Mobil’s Poor 2018 Financials Highlights Petroleum Sector Constraints
By Chukwumah Kelechukwu
Sharp decline in the earnings per share (EPS) returns of the Mobil Nigeria PLC and a couple of equities listed on the petroleum sector of the Nigerian Stock Exchange (NSE) dragged down NSE Oil & Gas Index by -3.95 percent as witnessed last week, the highest decline in the week.
NSE Oil & Gas Index which mirrors the performance of the petroleum sector declined from previous week’s close at 292.09 to 280.54, representing -3.95 percent decline, the worst decline among all the NSE Indices during the week.
Stockbrokers said the sharp decline in the NSE Oil & Gas Index which coincided with release of 2018 full year financial result of Mobil Plc also known as 11Plc highlighted increasing constraints in the oil and gas sector of the economy stoked by government’s policy.
The oil company’s 2018 full year financial result, showed 50 percent decline in earnings per share in the last quarter of 2018 ended December 31.
Its gross revenue as at December 31, 2018 stood at N164.609billion as against N125.257billion in previous year of 2017 when the company had to pay some exceptional charges induced by regulation.
However, the revenue was heavily weighed by higher operating expenditure and cost of sales leaving profit lower at N9.328billion as against N7.518billion in 2017.
With the full year 2018 EPS of N25.87, representing about +24.1 percent, the board of directors of the company has proposed a final dividend of N8.25 per share, which equates to a yield of 4.85 percent on its last closing price.
At N3.34 billion, the company’s operating expense surged 31 percent year on year in Q4 2018, with the ratio-to-revenue closing at 8.4 percent, the highest ever recorded by the company since first quarter of 2017.
The full year result shows a huge 50 percent increase in volume-related expenses, about 38 percent of total operating expense which compounded the weaker gross margin and decline in the earnings before interest and taxes (EBIT) which also declined by 52.4 percent.
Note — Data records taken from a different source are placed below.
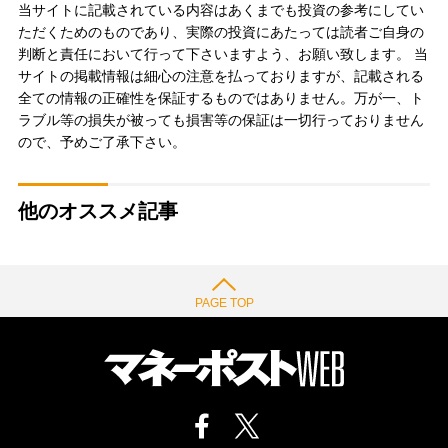
当サイトに記載されている内容はあくまでも投資の参考にしてい
ただくためのものであり、実際の投資にあたっては読者ご自身の
判断と責任において行って下さいますよう、お願い致します。 当
サイトの掲載情報は細心の注意を払っておりますが、記載される
全ての情報の正確性を保証するものではありません。万が一、ト
ラブル等の損失が被っても損害等の保証は一切行っておりません
ので、予めご了承下さい。
他のオススメ記事
PAGE TOP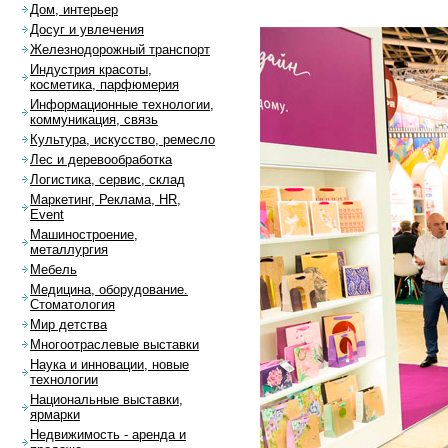
Дом, интерьер
Досуг и увлечения
Железнодорожный транспорт
Индустрия красоты,
косметика, парфюмерия
Информационные технологии,
коммуникация, связь
Культура, искусство, ремесло
Лес и деревообработка
Логистика, сервис, склад
Маркетинг, Реклама, HR,
Event
Машиностроение,
металлургия
Мебель
Медицина, оборудование.
Стоматология
Мир детства
Многоотраслевые выставки
Наука и инновации, новые
технологии
Национальные выставки,
ярмарки
Недвижимость - аренда и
The quarterly revenue trend revealed stagnating volumes which stood at -9 percent in Q2, -4 percent in Q3, and +1 percent in Q4, all indicating weak demand in the period under review.
The company’s revenue in the fourth quarter (Q4) 2018 grew by 6.9 percent year on year. Compared to Q3 2018 however, revenue only grew by a marginal 1.1 percent.
Commenting on financial performance of the leading petroleum marketer, analysts at Lagos based Cordros Capital Limited pointed out that the government, via the Nigerian National Petroleum Corporation (NNPC), manages pricing across the deregulated segments — AGO, DPK, and ATK — where it holds a significant market share, thus, further constraining margins.
“This suggests that barring a major improvement in the macros, pump price hike or full price deregulation, the company will not achieve a meaningful revenue growth in 2019,” the analysts stated in their report released on Monday.
The analysts concluded that the oil company’s per share earnings which measures returns on investment is unimpressive.
According to them, it would have been worse at a -4.3 percent but for the absence of previous year’s exceptional charge.
“Mobil’s Q4 EPS is unimpressive, in our view. For the full year, Mobil’s EPS and EBIT are above 2017FY (+24.1% and +1.2% respectively), but only due to the absence of the previous year’s exceptional charge (adjusting for the charge, EPS would have been down by 4.3% y/y), reflecting a weak operational performance in the period, amidst the still challenging operating environment,” the analysts concluded.